601418a0 void sub_601418a0(int32_t* arg1)
601418a0 55 push ebp {__saved_ebp}
601418a1 8bec mov ebp, esp {__saved_ebp}
601418a3 57 push edi {__saved_edi}
601418a4 8b7d08 mov edi, dword [ebp+0x8 {arg1}]
601418a7 85ff test edi, edi
601418a9 7414 je 0x601418bf
601418ab 8b07 mov eax, dword [edi] // [5] use-after-free
601418ad 56 push esi {__saved_esi}
601418ae 6a01 push 0x1 {var_10}
601418b0 8b30 mov esi, dword [eax]
601418b2 8bce mov ecx, esi
601418b4 ff1598777661 call dword [__guard_dispatch_icall_fptr]
601418ba 8bcf mov ecx, edi
601418bc ffd6 call esi
601418be 5e pop esi {__saved_esi}
601418bf 5f pop edi {__saved_edi}
601418c0 5d pop ebp {__saved_ebp}
601418c1 c3 retn {__return_addr}
Following is the stack when the vulnerability is triggered:
eax=0e1b4314 ebx=00000000 ecx=70da18a0 edx=00100000 esi=70da18a0 edi=53650ff0
eip=70da18ab esp=004fee48 ebp=004fee4c iopl=0 nv up ei pl nz na pe nc
cs=0023 ss=002b ds=002b es=002b fs=0053 gs=002b efl=00000206
AcroRd32!AcroWinMainSandbox+0x27cb:
70da18ab 8b07 mov eax,dword ptr [edi] ds:002b:53650ff0=00000000
0:000> k
# ChildEBP RetAddr
WARNING: Stack unwind information not available. Following frames may be wrong.

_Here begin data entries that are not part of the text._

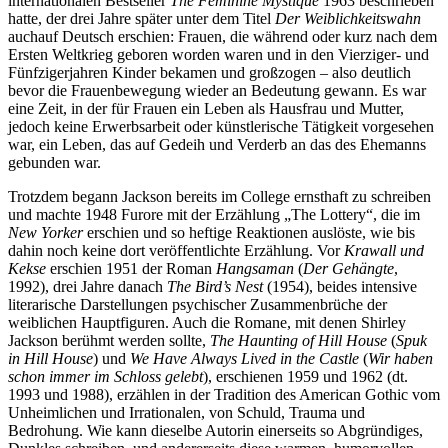
internationalen Bestseller
The Feminine Mystique
1963 beschrieben
hatte, der drei Jahre später unter dem Titel
Der Weiblichkeitswahn
auchauf Deutsch erschien: Frauen, die während oder kurz nach dem
Ersten Weltkrieg geboren worden waren und in den Vierziger- und
Fünfzigerjahren Kinder bekamen und großzogen – also deutlich
bevor die Frauenbewegung wieder an Bedeutung gewann. Es war
eine Zeit, in der für Frauen ein Leben als Hausfrau und Mutter,
jedoch keine Erwerbsarbeit oder künstlerische Tätigkeit vorgesehen
war, ein Leben, das auf Gedeih und Verderb an das des Ehemanns
gebunden war.
Trotzdem begann Jackson bereits im College ernsthaft zu schreiben
und machte 1948 Furore mit der Erzählung „The Lottery“, die im
New Yorker
erschien und so heftige Reaktionen auslöste, wie bis
dahin noch keine dort veröffentlichte Erzählung. Vor
Krawall und
Kekse
erschien 1951 der Roman
Hangsaman
(
Der Gehängte
,
1992), drei Jahre danach
The Bird’s Nest
(1954), beides intensive
literarische Darstellungen psychischer Zusammenbrüche der
weiblichen Hauptfiguren. Auch die Romane, mit denen Shirley
Jackson berühmt werden sollte,
The Haunting of Hill House
(
Spuk
in Hill House
) und
We Have Always Lived in the Castle
(
Wir haben
schon immer im Schloss gelebt
), erschienen 1959 und 1962 (dt.
1993 und 1988), erzählen in der Tradition des American Gothic vom
Unheimlichen und Irrationalen, von Schuld, Trauma und
Bedrohung. Wie kann dieselbe Autorin einerseits so Abgründiges,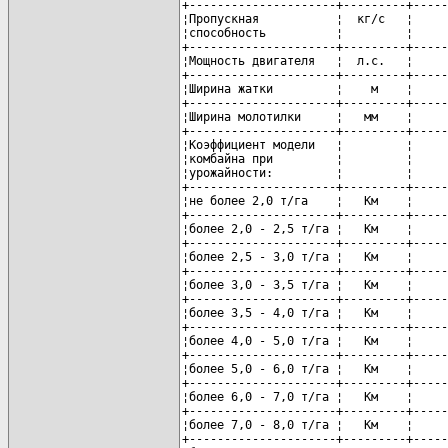
+---------------------+---------+-----
¦Пропускная           ¦  кг/с   ¦     
¦способность          ¦         ¦     
+---------------------+---------+-----
¦Мощность двигателя   ¦  л.с.   ¦     
+---------------------+---------+-----
¦Ширина жатки         ¦    м    ¦     
+---------------------+---------+-----
¦Ширина молотилки     ¦   мм    ¦     
+---------------------+---------+-----
¦Коэффициент модели   ¦         ¦     
¦комбайна при         ¦         ¦     
¦урожайности:         ¦         ¦     
+---------------------+---------+-----
¦не более 2,0 т/га    ¦   Км    ¦     
+---------------------+---------+-----
¦более 2,0 - 2,5 т/га ¦   Км    ¦     
+---------------------+---------+-----
¦более 2,5 - 3,0 т/га ¦   Км    ¦     
+---------------------+---------+-----
¦более 3,0 - 3,5 т/га ¦   Км    ¦     
+---------------------+---------+-----
¦более 3,5 - 4,0 т/га ¦   Км    ¦     
+---------------------+---------+-----
¦более 4,0 - 5,0 т/га ¦   Км    ¦     
+---------------------+---------+-----
¦более 5,0 - 6,0 т/га ¦   Км    ¦     
+---------------------+---------+-----
¦более 6,0 - 7,0 т/га ¦   Км    ¦     
+---------------------+---------+-----
¦более 7,0 - 8,0 т/га ¦   Км    ¦     
+---------------------+---------+-----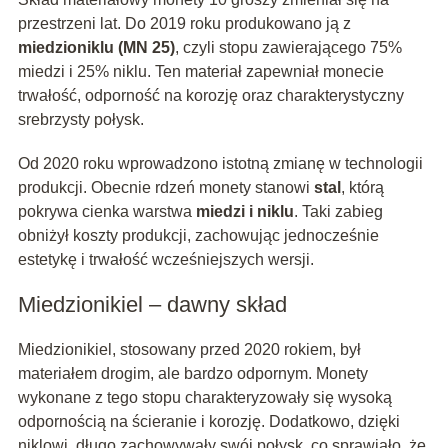
przestrzeni lat. Do 2019 roku produkowano ją z
miedzioniklu (MN 25)
, czyli stopu zawierającego 75%
miedzi i 25% niklu. Ten materiał zapewniał monecie
trwałość, odporność na korozję oraz charakterystyczny
srebrzysty połysk.
Od 2020 roku wprowadzono istotną zmianę w technologii
produkcji. Obecnie rdzeń monety stanowi
stal
, którą
pokrywa cienka warstwa
miedzi i niklu
. Taki zabieg
obniżył koszty produkcji, zachowując jednocześnie
estetykę i trwałość wcześniejszych wersji.
Miedzionikiel – dawny skład
Miedzionikiel, stosowany przed 2020 rokiem, był
materiałem drogim, ale bardzo odpornym. Monety
wykonane z tego stopu charakteryzowały się wysoką
odpornością na ścieranie i korozję. Dodatkowo, dzięki
niklowi, długo zachowywały swój połysk, co sprawiało, że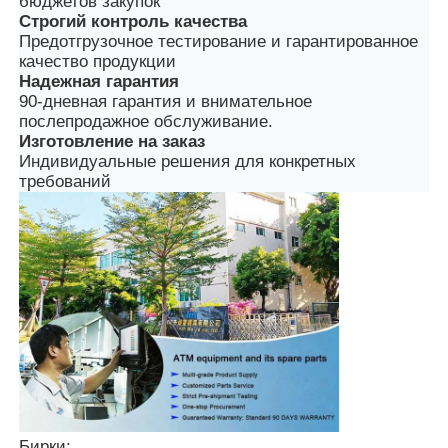
бюджетов закупок
Строгий контроль качества
Предотгрузочное тестирование и гарантированное
качество продукции
Надежная гарантия
90-дневная гарантия и внимательное
послепродажное обслуживание.
Изготовление на заказ
Индивидуальные решения для конкретных
требований
Бирки: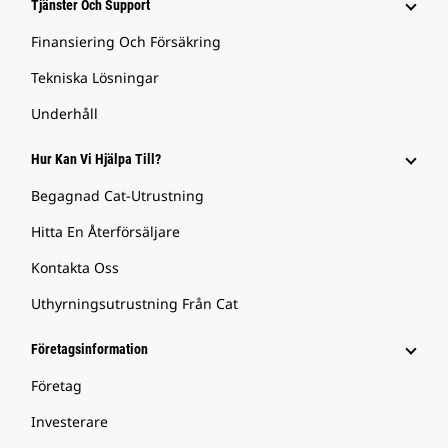
Tjänster Och Support
Finansiering Och Försäkring
Tekniska Lösningar
Underhåll
Hur Kan Vi Hjälpa Till?
Begagnad Cat-Utrustning
Hitta En Återförsäljare
Kontakta Oss
Uthyrningsutrustning Från Cat
Företagsinformation
Företag
Investerare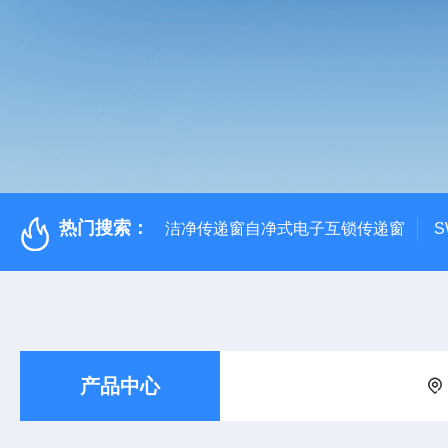
热门搜索：
洁净传递窗自净式电子互锁传递窗
S
产品中心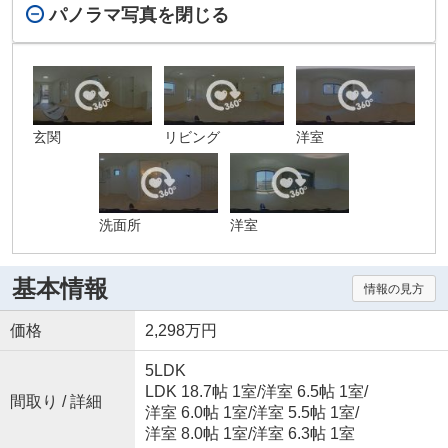
パノラマ写真を閉じる
玄関
リビング
洋室
洗面所
洋室
基本情報
情報の見方
価格
2,298万円
5LDK
LDK 18.7帖 1室
/
洋室 6.5帖 1室
/
間取り / 詳細
洋室 6.0帖 1室
/
洋室 5.5帖 1室
/
洋室 8.0帖 1室
/
洋室 6.3帖 1室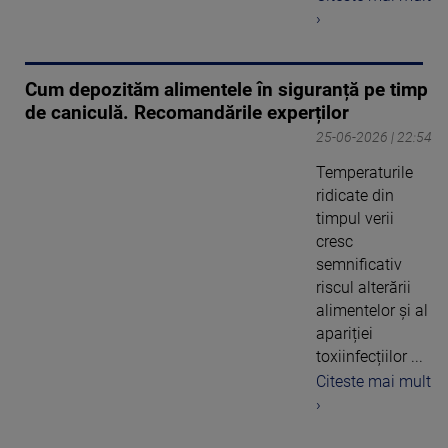
›
Cum depozităm alimentele în siguranță pe timp
de caniculă. Recomandările experților
25-06-2026 | 22:54
Temperaturile
ridicate din
timpul verii
cresc
semnificativ
riscul alterării
alimentelor și al
apariției
toxiinfecțiilor ...
Citeste mai mult
›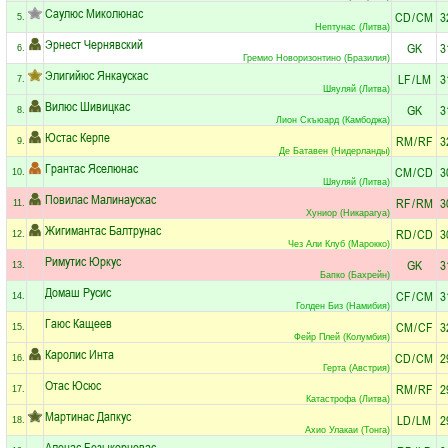
Саулюс Миколюнас
CD
/
CM
3
5.
Нептунас (Литва)
Эрнест Чернявский
GK
3
6.
Гремио Новоризонтино (Бразилия)
Элигийюс Янкаускас
LF
/
LM
3
7.
Шяуляй (Литва)
Вилюс Шивицкас
GK
3
8.
Лион Скъюард (Камбоджа)
Юстас Керпе
RM
/
RF
3
9.
Де Батавен (Нидерланды)
Грантас Яселюнас
CM
/
CD
3
10.
Шяуляй (Литва)
Повилас Малинаускас
RF
/
RM
3
11.
Хуниор (Никарагуа)
Жигимантас Балтрунас
RD
/
CD
3
12.
Чез Али Клуб (Марокко)
Римутис Юркус
GK
3
13.
Бапко (Бахрейн)
Домаш Русис
CF
/
CM
3
14.
Голден Биз (Намибия)
Гаюс Кащеев
CM
/
CF
3
15.
Фейр Плей (Колумбия)
Каролис Инта
CD
/
CM
2
16.
Герта (Австрия)
Отас Юсюс
RM
/
RF
2
17.
Катастрофа (Литва)
Мартинас Дапкус
LD
/
LM
2
18.
Ахио Улакаи (Тонга)
Аленас Безыкорновас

00 004fee4c 70e31a38 AcroRd32!AcroWinMainSandbox+0x27cb
01 004ff09c 70e31598 AcroRd32!DllCanUnloadNow+0x5a888
02 004ff0c4 70e3144f AcroRd32!DllCanUnloadNow+0x5a3e8
03 004ff0f4 70e1aab3 AcroRd32!DllCanUnloadNow+0x5a29f
04 004ff168 70e1a914 AcroRd32!DllCanUnloadNow+0x43903
05 004ff1a0 70d9f847 AcroRd32!DllCanUnloadNow+0x43764
06 004ff214 70d9f26f AcroRd32!AcroWinMainSandbox+0x767
07 004ff638 00ff1914 AcroRd32!AcroWinMainSandbox+0x18f
08 004ff9f0 0103c97a AcroRd32_exe!IsSandboxedProcess+0x1212c4
09 004ffa3c 770cfa29 AcroRd32_exe!AcroRd32IsBrokerProcess+0x1d49a
0a 004ffa4c 77217a9e KERNEL32!BaseThreadInitThunk+0x19
0b 004ffaa8 77217a6e ntdll!__RtlUserThreadStart+0x2f
0c 004ffab8 00000000 ntdll!_RtlUserThreadStart+0x1b
2023-07-03 - Vendor Disclosure
2023-11-14 - Vendor Patch Release
2023-11-15 - Public Release
Discovered by Jaewon Min and Aleksandar Nikolic of Cisco Talos.